Below is a listing. Set down exactly the lines from the one containing "mean_pres, 8: 991.05 -> 989.85" through the one containing "mean_pres, 3: none -> 1006.21", both ends included, and leave out the rest.

=== Data to use ===
········

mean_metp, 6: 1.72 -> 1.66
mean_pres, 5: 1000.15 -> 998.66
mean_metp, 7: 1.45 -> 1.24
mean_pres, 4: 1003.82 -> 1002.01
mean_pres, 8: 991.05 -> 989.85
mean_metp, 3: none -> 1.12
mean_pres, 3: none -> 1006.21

········

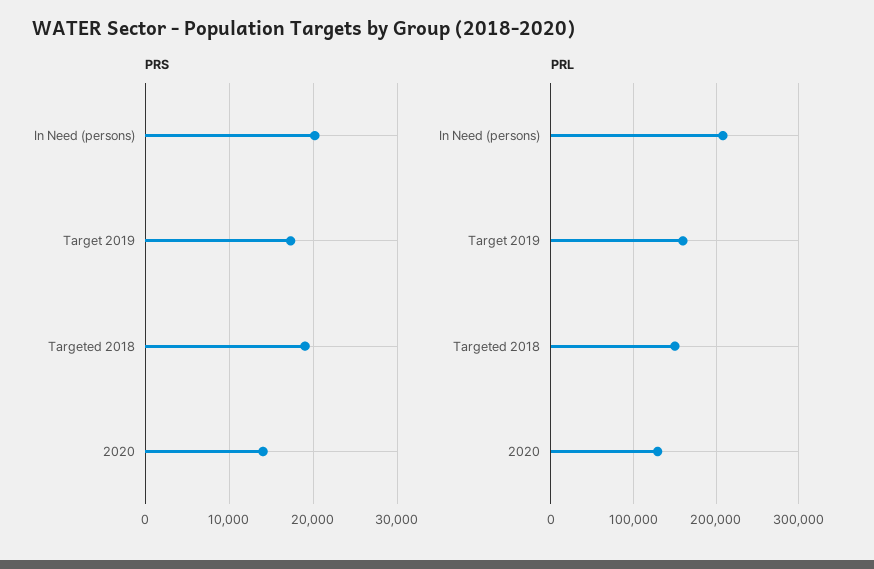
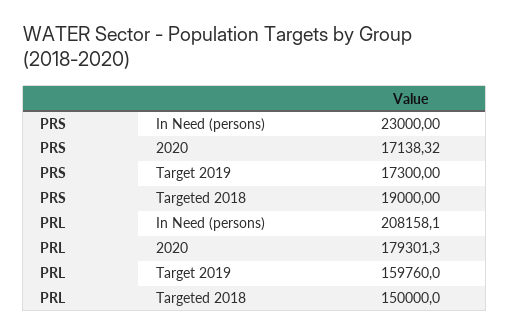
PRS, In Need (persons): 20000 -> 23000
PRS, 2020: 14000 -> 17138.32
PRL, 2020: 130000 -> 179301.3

········

=== Answer space ===
mean_pres, 8: 991.05 -> 989.85
mean_metp, 3: none -> 1.12
mean_pres, 3: none -> 1006.21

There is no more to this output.